Work to complete |
Show all lines below holding the string "lists".

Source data
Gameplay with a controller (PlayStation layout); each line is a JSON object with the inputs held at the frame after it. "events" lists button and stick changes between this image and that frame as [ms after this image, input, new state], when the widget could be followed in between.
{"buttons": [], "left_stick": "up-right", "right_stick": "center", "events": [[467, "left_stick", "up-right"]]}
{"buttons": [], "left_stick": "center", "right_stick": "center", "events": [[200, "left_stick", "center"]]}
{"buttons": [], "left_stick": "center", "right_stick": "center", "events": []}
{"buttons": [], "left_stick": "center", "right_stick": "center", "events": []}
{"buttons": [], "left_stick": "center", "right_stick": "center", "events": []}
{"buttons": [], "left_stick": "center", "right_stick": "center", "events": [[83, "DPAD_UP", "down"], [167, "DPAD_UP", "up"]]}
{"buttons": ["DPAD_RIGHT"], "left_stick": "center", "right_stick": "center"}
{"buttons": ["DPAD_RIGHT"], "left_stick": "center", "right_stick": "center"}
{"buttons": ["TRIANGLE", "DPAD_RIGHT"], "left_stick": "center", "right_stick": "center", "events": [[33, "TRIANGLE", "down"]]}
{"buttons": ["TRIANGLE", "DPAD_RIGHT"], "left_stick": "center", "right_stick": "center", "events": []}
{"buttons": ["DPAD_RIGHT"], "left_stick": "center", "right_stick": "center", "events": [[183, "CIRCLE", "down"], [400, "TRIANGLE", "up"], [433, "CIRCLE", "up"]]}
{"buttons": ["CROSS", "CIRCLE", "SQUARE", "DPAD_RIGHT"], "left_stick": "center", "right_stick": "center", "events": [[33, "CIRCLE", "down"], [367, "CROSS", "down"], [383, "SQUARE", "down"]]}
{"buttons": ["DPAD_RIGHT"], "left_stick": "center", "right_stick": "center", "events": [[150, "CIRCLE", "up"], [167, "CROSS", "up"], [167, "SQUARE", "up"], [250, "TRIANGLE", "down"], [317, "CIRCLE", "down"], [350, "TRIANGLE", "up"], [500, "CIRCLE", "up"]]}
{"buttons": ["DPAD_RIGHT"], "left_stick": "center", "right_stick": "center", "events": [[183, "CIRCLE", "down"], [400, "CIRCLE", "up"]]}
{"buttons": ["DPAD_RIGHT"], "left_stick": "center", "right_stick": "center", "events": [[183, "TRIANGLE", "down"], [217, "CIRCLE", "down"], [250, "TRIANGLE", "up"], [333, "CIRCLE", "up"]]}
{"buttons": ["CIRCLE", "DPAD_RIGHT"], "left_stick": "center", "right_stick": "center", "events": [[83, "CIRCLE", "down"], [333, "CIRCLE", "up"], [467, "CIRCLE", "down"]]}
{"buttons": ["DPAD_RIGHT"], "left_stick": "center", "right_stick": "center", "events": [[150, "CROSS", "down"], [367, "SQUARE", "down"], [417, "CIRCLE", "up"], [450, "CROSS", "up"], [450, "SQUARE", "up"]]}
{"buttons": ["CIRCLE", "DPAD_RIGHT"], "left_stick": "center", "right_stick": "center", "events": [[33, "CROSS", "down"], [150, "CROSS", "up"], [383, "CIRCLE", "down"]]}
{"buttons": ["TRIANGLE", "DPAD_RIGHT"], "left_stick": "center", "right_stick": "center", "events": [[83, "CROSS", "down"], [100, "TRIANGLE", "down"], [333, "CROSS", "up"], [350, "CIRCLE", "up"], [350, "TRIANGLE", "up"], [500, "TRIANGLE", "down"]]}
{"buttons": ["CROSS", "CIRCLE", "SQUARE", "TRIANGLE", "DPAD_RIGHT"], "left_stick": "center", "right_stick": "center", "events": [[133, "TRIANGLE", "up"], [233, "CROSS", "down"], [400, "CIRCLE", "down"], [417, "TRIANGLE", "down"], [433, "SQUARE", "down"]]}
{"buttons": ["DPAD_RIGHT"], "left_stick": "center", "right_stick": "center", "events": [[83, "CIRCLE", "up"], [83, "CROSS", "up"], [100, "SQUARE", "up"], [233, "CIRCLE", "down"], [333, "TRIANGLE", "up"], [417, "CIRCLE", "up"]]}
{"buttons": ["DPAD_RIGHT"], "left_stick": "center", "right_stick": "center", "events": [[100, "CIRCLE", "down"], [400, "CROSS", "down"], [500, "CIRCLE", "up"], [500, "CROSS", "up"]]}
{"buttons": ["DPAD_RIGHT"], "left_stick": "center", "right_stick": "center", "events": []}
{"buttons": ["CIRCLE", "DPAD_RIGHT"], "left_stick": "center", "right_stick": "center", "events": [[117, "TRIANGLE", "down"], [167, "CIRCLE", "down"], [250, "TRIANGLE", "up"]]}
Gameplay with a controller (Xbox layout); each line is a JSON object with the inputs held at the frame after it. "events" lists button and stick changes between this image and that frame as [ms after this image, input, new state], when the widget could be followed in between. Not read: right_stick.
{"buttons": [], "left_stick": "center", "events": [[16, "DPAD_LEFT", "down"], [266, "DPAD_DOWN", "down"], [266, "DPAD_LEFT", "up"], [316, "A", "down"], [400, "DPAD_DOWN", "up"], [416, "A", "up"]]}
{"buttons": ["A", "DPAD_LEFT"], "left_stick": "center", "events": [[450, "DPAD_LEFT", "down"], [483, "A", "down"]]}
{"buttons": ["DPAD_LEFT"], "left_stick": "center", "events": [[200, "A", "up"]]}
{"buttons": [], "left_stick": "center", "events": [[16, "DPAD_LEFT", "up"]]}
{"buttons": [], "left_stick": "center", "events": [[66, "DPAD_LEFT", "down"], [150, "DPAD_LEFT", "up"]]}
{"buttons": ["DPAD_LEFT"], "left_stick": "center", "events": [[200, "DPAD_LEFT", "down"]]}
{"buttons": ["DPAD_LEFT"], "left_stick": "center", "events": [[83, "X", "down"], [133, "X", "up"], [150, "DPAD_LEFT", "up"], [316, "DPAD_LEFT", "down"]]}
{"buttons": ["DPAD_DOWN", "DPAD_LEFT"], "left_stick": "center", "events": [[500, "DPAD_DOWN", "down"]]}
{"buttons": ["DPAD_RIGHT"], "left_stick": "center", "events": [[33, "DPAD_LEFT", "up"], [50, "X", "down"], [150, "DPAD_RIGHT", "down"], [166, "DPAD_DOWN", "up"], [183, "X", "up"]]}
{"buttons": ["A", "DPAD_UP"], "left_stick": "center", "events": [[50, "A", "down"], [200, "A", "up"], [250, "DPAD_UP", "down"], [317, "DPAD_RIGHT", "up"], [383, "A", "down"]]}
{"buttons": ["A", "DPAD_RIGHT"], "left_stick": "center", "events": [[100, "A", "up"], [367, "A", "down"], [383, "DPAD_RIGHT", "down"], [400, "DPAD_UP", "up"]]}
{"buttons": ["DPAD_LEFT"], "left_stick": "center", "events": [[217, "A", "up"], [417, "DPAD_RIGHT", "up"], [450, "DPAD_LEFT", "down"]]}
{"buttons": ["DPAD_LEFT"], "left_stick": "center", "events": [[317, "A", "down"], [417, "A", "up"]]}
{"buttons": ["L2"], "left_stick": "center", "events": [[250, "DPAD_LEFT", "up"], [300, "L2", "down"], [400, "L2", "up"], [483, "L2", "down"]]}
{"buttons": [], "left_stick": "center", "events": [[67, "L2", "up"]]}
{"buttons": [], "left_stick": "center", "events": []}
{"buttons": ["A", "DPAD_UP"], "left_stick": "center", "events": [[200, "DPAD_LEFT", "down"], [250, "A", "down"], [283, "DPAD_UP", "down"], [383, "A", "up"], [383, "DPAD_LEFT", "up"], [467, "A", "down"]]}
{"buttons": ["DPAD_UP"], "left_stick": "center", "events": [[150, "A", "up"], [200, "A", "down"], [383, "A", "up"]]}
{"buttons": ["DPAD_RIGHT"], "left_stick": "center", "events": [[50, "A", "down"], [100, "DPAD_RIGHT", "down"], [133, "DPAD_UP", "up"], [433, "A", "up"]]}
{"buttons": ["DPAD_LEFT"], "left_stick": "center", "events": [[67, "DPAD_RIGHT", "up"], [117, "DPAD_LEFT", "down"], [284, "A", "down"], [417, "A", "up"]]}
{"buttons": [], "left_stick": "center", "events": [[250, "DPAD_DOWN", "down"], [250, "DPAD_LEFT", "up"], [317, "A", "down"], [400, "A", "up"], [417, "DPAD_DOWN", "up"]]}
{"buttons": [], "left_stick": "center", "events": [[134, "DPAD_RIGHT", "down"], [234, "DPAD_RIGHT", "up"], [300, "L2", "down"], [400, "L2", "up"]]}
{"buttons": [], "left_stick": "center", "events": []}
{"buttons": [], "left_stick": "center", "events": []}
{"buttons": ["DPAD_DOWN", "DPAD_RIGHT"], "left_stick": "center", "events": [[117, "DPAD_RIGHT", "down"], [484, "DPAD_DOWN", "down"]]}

Answer box |
Gameplay with a controller (PlayStation layout); each line is a JSON object with the inputs held at the frame after it. "events" lists button and stick changes between this image and that frame as [ms after this image, input, new state], when the widget could be followed in between.
Gameplay with a controller (Xbox layout); each line is a JSON object with the inputs held at the frame after it. "events" lists button and stick changes between this image and that frame as [ms after this image, input, new state], when the widget could be followed in between. Not read: right_stick.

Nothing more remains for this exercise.